Wird es dort künftig auch die Möglichkeit geben, vor dem Konzert etwas zu trinken oder zu essen zu erwerben?
Wir sind mit den Behörden und dem Denkmalschutz im Gespräch darüber, was machbar ist, und ich hoffe, dass wir im Frühjahr mit einem Bewirtungsangebot auf dem Vorplatz loslegen können. Gerne würde ich mittelfristig auch die alte Idee aufleben lassen, auf der Terrasse des Kammermusiksaals eine Gastronomie zu etablieren. Und dann gibt es da natürlich noch den Plan eines Empfangsgebäudes für die Philharmonie an der nordöstlichen Spitze unseres Grundstücks am Übergang zum Potsdamer Platz. Hier könnte man die Kassen und den Shop unterbringen, ein Café sowie Flächen für die Educationprogramme.
Wie wäre es denn, wenn Sie das neue Bundesgeld dafür verwenden würden? Das sind immerhin 7,5 Millionen Euro pro Jahr.
De facto kommen davon bei uns aber nur 1,8 Millionen mehr an, weil der Landeszuschuss deutlich reduziert wurde. Dieses Geld investieren wir lieber direkt in die Musik. Zum Beispiel in die Europakonzerte, für die wir bislang immer sehr aufwendig Sponsoren suchen mussten. Da können wir dank des Bundesgeldes jetzt freier denken, auch was die Wahl der Auftrittsorte betrifft. Zum anderen möchten wir Gastspiele in Ländern machen, wo man sich die Philharmoniker eigentlich nicht leisten kann. Schon in dieser Saison fahren wir nach Polen, dort lassen sich, anders als in Japan oder den USA, keine so hohen Ticketpreise aufrufen. Es ist uns aber wichtig, nicht nur in den reichsten Nationen präsent zu sein. Auch für die digitale Education haben wir Mittel eingeplant. Und schließlich wollen wir mit Kirill Petrenko neue thematische Akzente setzen, auch in Form von Festivals.
Die Philharmoniker organisieren neben ihren eigenen Konzerten immer häufiger auch Gastspiele anderer Künstler in der Philharmonie und im Kammermusiksaal, unter anderem Klavierabende, Streichquartette oder auch Alte Musik. Das führt zu einer Marktverzerrung, weil Sie mit Ihren Subventionen im Rücken die Ticketpreise natürlich anders kalkulieren können als die privaten Veranstalter.
Das sehe ich anders. Unsere Veranstaltungen bereichern doch vielmehr das Gesamtangebot.

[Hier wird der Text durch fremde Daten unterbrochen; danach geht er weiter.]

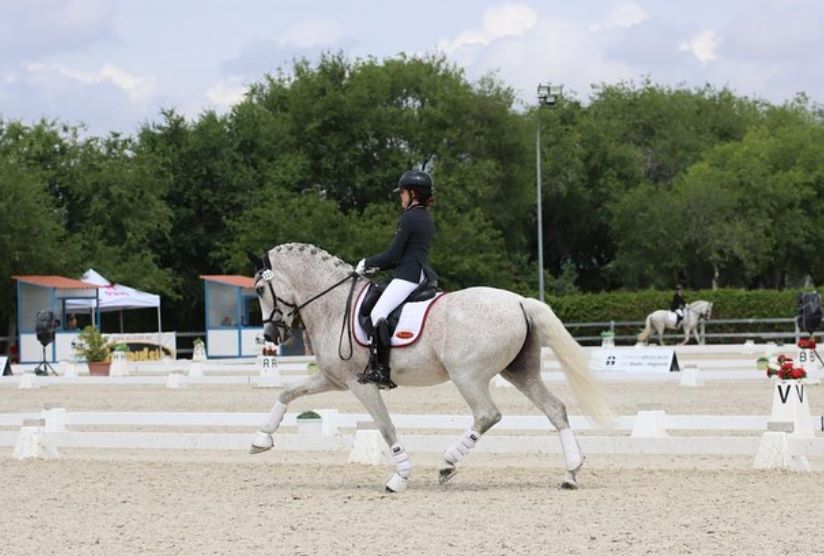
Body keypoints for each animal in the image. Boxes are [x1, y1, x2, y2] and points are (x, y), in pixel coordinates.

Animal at [249, 243, 612, 490]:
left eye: (260, 289)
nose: (269, 335)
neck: (334, 305)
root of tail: (520, 302)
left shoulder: (360, 384)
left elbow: (386, 427)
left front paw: (400, 476)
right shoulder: (333, 379)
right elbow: (286, 393)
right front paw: (261, 441)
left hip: (467, 375)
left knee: (487, 414)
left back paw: (447, 463)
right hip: (519, 372)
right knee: (555, 409)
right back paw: (571, 472)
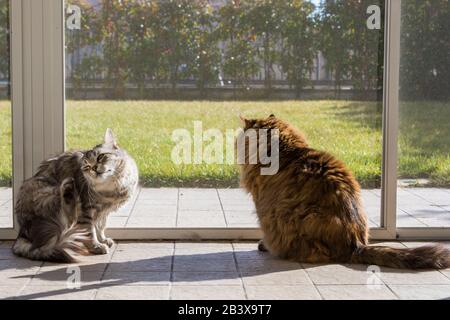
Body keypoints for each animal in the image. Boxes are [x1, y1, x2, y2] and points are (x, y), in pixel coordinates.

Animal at [12, 129, 139, 262]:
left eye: (100, 157)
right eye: (87, 167)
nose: (94, 168)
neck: (112, 189)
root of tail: (22, 232)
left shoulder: (103, 212)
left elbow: (100, 226)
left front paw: (103, 239)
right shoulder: (87, 209)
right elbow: (89, 231)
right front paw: (96, 246)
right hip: (47, 191)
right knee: (68, 218)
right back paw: (68, 189)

Denn viele unserer Projekte würde ein privater Konzertunternehmer gar nicht stemmen können, eine konzertante Aufführung von George Benjamins Oper „Written on skin“ mit dem Mahler Chamber Orchestra etwa. Wir fördern die Jugendorchester, mit denen wir assoziiert sind, außerdem unterstützen wir mit unseren Einladungen die frei finanzierten Ensembles wie das Chamber Orchestra of Europe, das seit Jahren nicht in Berlin war.
Einen Klavierabend mit Krystian Zimerman aber würde jeder Privatveranstalter auch gerne machen!

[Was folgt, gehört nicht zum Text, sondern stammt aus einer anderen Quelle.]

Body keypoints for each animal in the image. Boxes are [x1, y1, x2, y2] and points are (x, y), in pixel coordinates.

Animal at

Das stimmt. Aber er hat eine ganz enge Verbindung zu den Philharmonikern, und darum ruft er eben bei uns an, wenn er in Berlin auftreten möchte. Was die Quartettabende und die Originalklangensembles betrifft, versuchen wir, uns eng mit den privaten Veranstaltern abzustimmen. Und ich bin auch offen dafür, künftig mit den Privaten etwas gemeinsam zu machen, beispielsweise ein Gastspiel des London Symphony Orchestra mit einem gewissen Simon Rattle.

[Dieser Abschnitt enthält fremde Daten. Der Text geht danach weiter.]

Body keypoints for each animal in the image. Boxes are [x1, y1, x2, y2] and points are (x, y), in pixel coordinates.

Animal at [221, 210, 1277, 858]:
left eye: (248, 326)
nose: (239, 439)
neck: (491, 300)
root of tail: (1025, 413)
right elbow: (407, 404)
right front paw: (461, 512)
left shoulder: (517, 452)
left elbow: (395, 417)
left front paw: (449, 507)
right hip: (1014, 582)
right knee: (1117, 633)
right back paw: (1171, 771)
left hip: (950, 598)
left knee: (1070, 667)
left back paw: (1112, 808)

Wie sieht es mit der neuen Konkurrenz durch den von Daniel Barenboim betriebenen Pierre Boulez Saal aus?
Von der haben wir alle profitiert, weil dadurch die Begeisterung des Publikums für Kammermusik offensichtlich angefacht wurde. Auch bei uns ging in diesem Bereich nämlich seit der Eröffnung des Boulez Saals die Auslastung nach oben. Was mich durchaus überrascht hat.
Simon Rattle hat den Intendantenposten bei den Philharmonikern mal so beschrieben: „Das ist ein schwerer Job, ungefähr so, wie in einem Streichquartett zu spielen. Es fühlt sich an, als sei man mit den anderen drei Leuten verheiratet – aber ohne die Vorteile.“ Fühlt sich das so an
Das Streichquartett ist in der Tat ein gutes Bild, weil wir ja zu viert sind im Stiftungsvorstand, wo die wichtigen Entscheidungen getroffen werden.
Neben dem Chefdirigenten und Ihnen sind da zwei Musiker vertreten, die einerseits das Orchester repräsentieren, andererseits die Medienaktivitäten.
Im Vergleich zu dem, was ich in meinem früheren Job als Managerin der NDR- Klangkörper erlebt habe, wo ich mich in einem Vier-Bundesländer-Konsortium bewegt habe, ist die Berliner Situation für mich überschaubarer.
Welches Instrument spielen Sie denn in diesem Quartett?
Natürlich die erste Geige!
Das würden die drei anderen vermutlich auch von sich behaupten ...
(lacht) Jeder von uns bringt sich aktiv in die Gespräche ein und wie in einem modern arbeitenden Streichquartett übernimmt mal der eine, mal der andere eine tragende Rolle. Das macht einen guten Diskurs doch aus.
Aber im Konfliktfall muss die Intendantin ein Machtwort sprechen?
Ja, doch glücklicherweise hatten wir in meiner ersten Saison noch keine Situation, in der das nötig gewesen wäre.
Das Gespräch führte Frederik Hanssen.